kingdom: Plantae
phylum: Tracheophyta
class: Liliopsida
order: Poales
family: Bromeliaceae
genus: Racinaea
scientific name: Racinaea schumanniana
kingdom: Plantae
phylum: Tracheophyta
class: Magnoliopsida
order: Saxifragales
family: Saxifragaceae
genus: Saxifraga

________________________________________

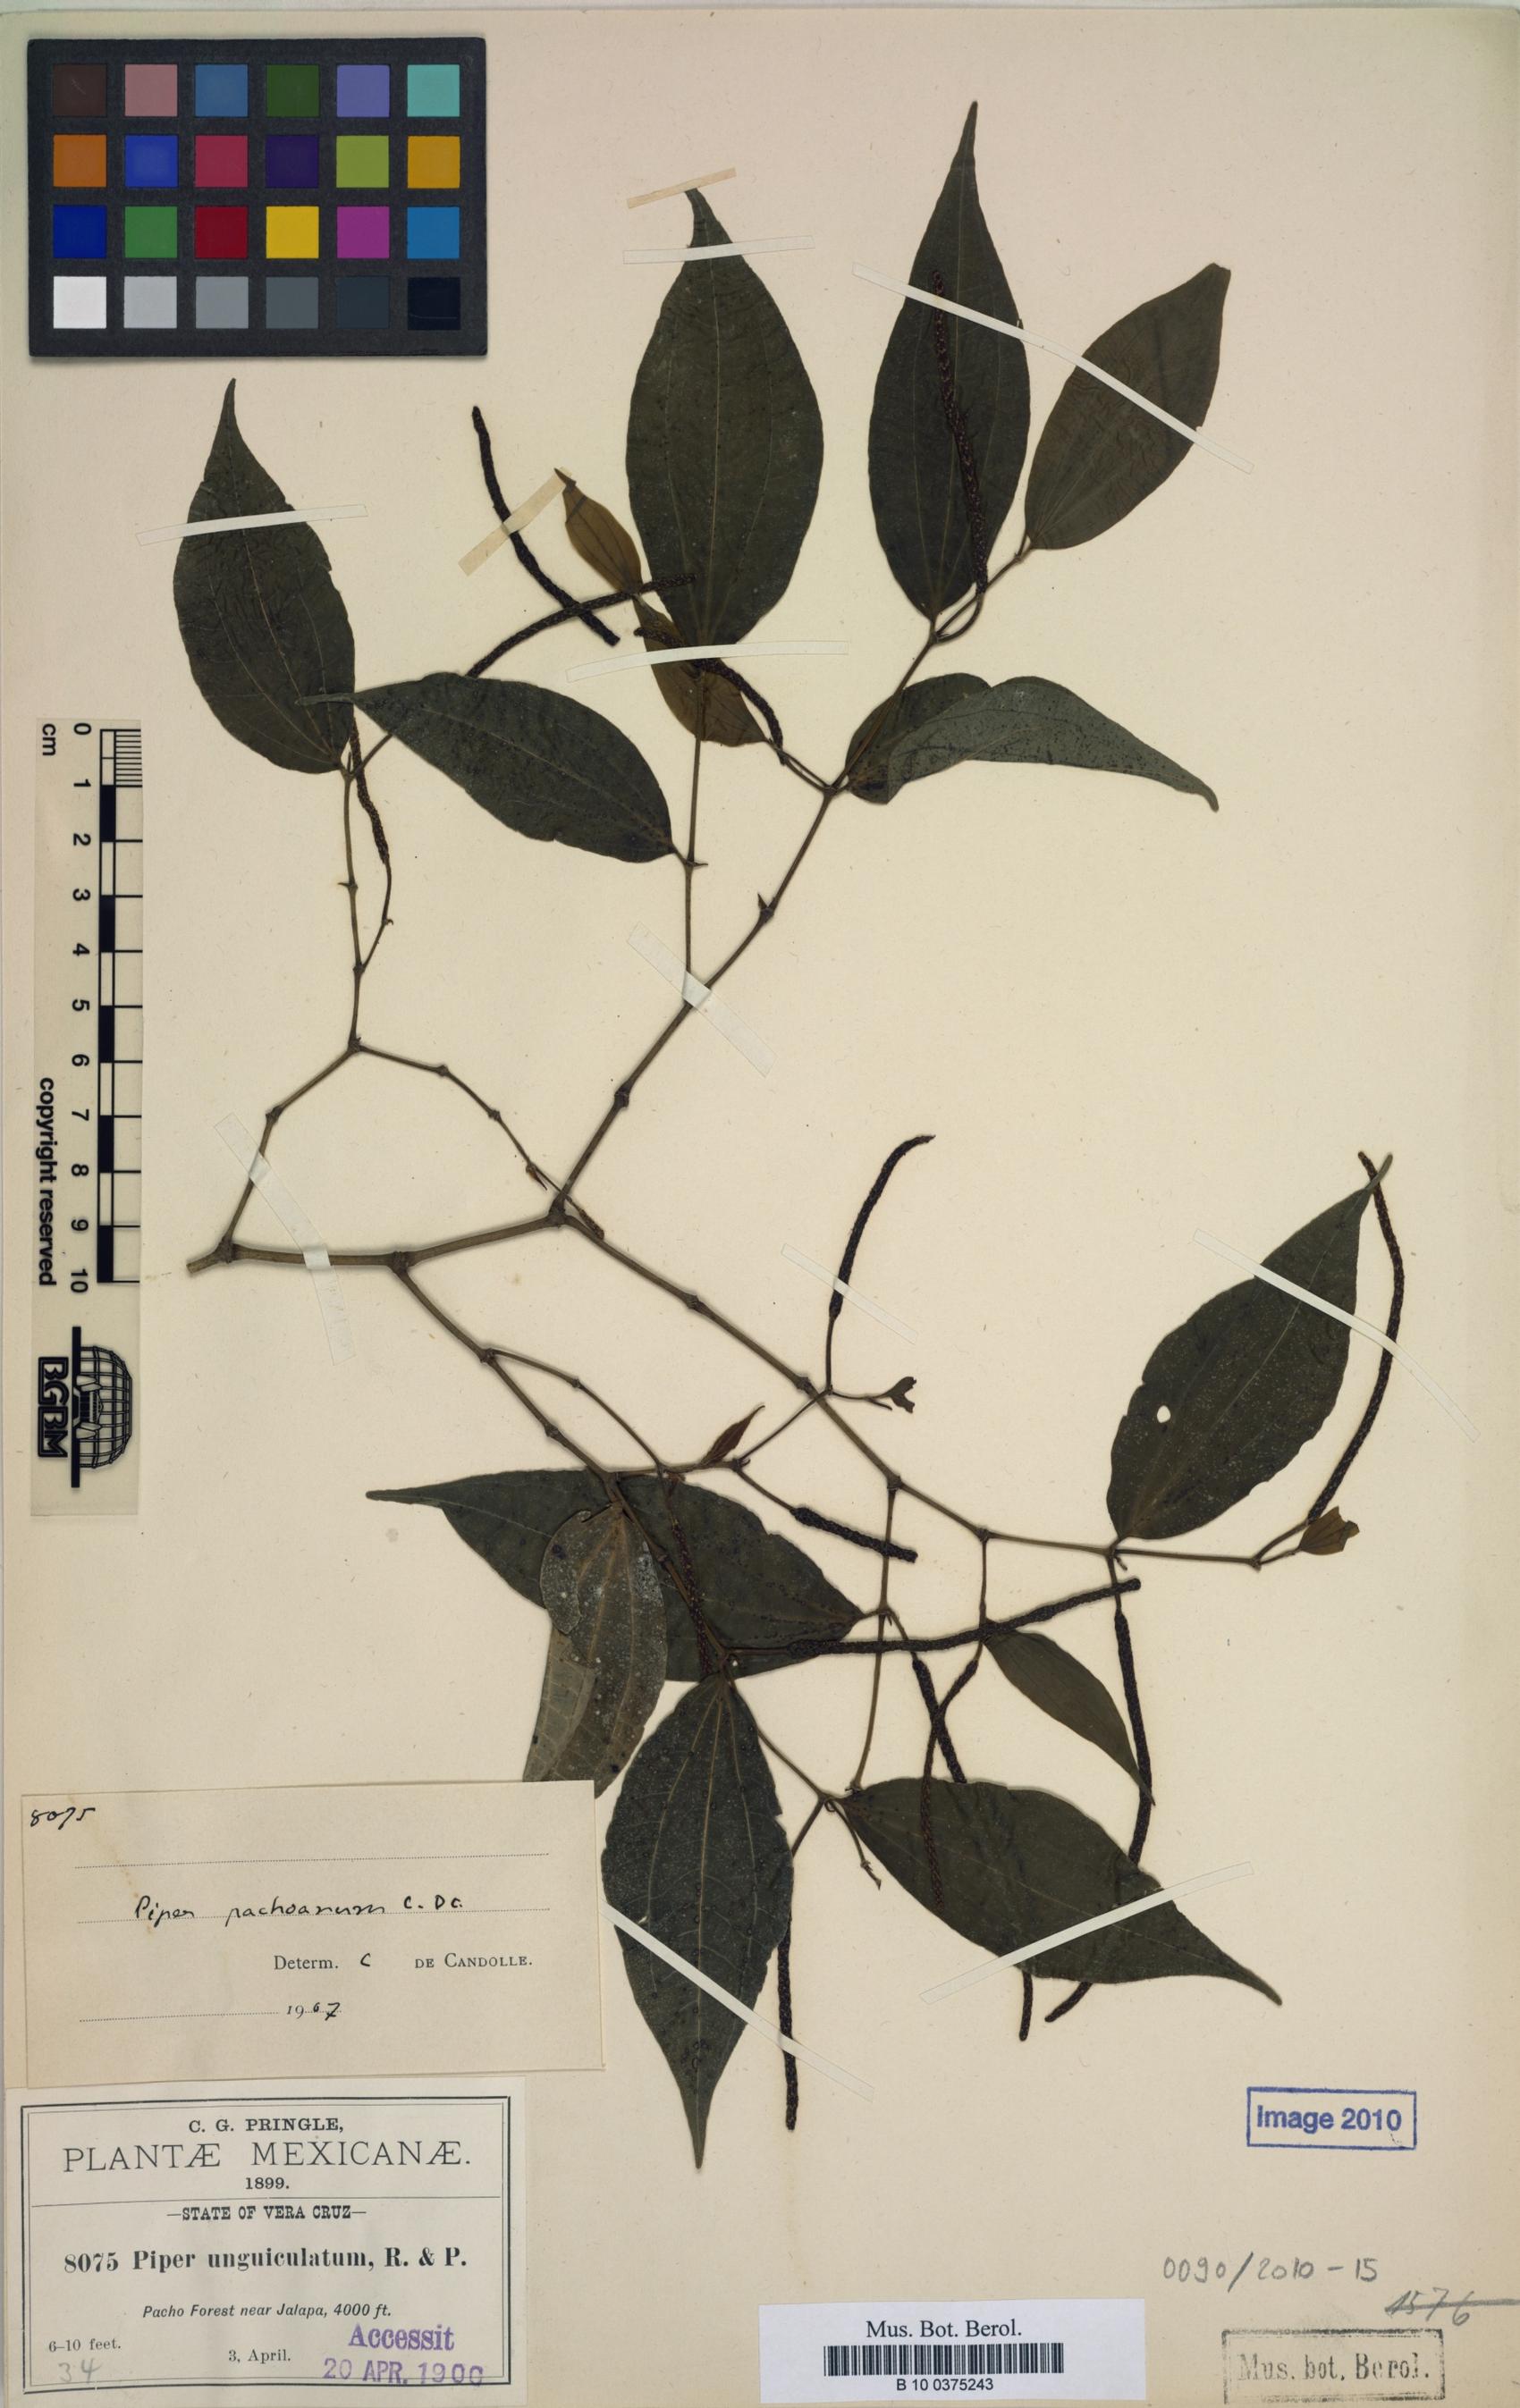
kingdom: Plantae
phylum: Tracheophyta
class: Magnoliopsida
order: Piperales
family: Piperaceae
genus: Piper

________________________________________

# Aim of the exercise:
Reproduce word for word every line above, from the line containing "genus: Racinaea" down to the line containing "family: Saxifragaceae", including both of those lines.

# Task result:
genus: Racinaea
scientific name: Racinaea schumanniana
kingdom: Plantae
phylum: Tracheophyta
class: Magnoliopsida
order: Saxifragales
family: Saxifragaceae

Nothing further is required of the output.